TERMOLI. Una febbre acuta sta colpendo molti cittadini professionisti. Anche a Termoli. Non si tratta di una malattia virale, ma della febbre dell’Albo professionale che sta contagiando tutti. Molte categorie di professionisti, infatti, lamentano l’assenza di un ordine fatto su misura per loro e le richieste di questo ‘strumento’ si fanno sempre più sentire.
In Italia, ad esempio, a proposito delle istituzioni di ordini rappresentativi di svariate professioni, se ne sono viste, negli scorsi anni, di tutti i colori. Prima delle elezioni del 2008, giusto per fare un esempio, Daniela Santanchè, aveva proposto provocatoriamente, ma fino ad un certo punto, di istituire l’Albo degli Imam. Ma non finisce qui. Altri personaggi, infatti, hanno avanzato la richiesta dell’istituzione di Ordini professionali per sessuologi, antropologi esistenziali, stenotipisti, grandi chef. Addirittura per ex parlamentari.
Forse un po’ troppo esagerato. Tuttavia la febbre degli ordini non ha abbandonato nemmeno la legislatura new entry, dal momento che per Domenico Gramazio di An, sarebbe stato fondamentale creare l’albo degli esperti in ‘medicina manuale vertebrale’ e per Berselli del Pdl, un albo per la ‘professione intellettuale di ufficiale giudiziario’. Qualcun altro, invece, scommette sull’albo professionale per pedagogisti mentre altri puntano sull’Ordine degli ‘ottici ed optometristi’. Insomma idee stravaganti e meno stravaganti che però non si placano.

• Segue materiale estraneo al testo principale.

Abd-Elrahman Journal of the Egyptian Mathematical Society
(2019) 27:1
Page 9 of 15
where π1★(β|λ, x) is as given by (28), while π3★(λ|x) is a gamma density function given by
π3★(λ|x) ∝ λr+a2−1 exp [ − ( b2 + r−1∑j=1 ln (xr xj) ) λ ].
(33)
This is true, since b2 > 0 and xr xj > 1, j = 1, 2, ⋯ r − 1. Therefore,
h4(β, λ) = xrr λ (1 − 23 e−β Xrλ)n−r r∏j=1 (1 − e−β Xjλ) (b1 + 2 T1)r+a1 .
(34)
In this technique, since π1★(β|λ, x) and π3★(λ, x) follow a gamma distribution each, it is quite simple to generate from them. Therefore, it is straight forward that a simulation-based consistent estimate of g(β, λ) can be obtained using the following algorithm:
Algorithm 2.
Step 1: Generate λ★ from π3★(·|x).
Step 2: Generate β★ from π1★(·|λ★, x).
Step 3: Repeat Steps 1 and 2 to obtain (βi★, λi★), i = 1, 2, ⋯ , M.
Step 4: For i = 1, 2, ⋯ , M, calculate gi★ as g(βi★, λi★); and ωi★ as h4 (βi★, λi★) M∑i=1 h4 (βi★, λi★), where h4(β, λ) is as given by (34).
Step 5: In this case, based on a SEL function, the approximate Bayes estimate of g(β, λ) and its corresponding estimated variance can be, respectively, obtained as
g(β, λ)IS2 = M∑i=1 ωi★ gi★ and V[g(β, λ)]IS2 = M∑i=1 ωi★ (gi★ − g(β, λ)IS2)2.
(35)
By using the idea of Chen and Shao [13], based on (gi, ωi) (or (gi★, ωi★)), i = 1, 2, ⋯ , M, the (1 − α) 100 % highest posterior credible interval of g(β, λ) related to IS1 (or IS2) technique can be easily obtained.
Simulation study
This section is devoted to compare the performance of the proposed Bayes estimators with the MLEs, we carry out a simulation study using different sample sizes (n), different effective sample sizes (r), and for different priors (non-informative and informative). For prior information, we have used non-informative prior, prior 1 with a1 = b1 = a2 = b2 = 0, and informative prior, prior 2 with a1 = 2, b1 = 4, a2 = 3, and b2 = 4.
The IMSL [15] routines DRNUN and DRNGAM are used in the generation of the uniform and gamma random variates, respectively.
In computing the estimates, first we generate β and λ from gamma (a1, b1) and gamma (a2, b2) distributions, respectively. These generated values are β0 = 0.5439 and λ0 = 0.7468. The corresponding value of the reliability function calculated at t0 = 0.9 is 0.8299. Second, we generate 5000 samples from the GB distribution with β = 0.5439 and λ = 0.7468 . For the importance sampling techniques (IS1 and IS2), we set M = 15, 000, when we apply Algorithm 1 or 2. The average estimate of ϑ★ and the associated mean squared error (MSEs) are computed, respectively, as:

A Termoli, invece, su cosa si punta? La segretaria regionale della Fsi, Federazione dei Sindacati Indipendenti, nonché consigliera comunale, Fernanda De Guglielmo, ad esempio, assieme agli altri membri del sindacato chiede l’istituzione di un albo professionale per tutte le professioni sanitarie perché, come la stessa ha spiegato, questi non sono previsti per tutte le categorie. Durante il congresso di tre giorni svoltosi a Riccione nel mese di febbraio, infatti, la Fsi ha trattato il tema, o forse il problema, degli ordini professionali all’interno del reparto sanitario.
Adesso, quindi, ci si sta muovendo con una raccolta firme per modificare alcuni decreti legislativi circa la contrattazione nazionale e si stanno svolgendo vari incontri soprattutto per la sanità e per la costituzione di questi ‘invocati’ albi professionali in cui far rientrare figure e tecnici specializzati quali fisioterapisti, ostetriche, tecnici di laboratorio biomedico. In effetti, attualmente, gli unici ad avere un albo nel campo della sanità sono gli infermieri ed i tecnici di radiologia. Pertanto, per avere una tutela maggiore, tali richieste saranno portate persino in Parlamento.
Certamente una richiesta di albi ed ordini professionali più concreti, meno fantasiosi e più attinenti alla realtà. Altro che farla finita con le barriere di accesso alle professioni. Notai, giornalisti, ragionieri, commercialisti, avvocati, geometri, psicologi, agronomi, ingegneri. Perché no, dunque, con i traduttori, i logopedisti, i fisioterapisti ed i tecnici di laboratorio biomedico?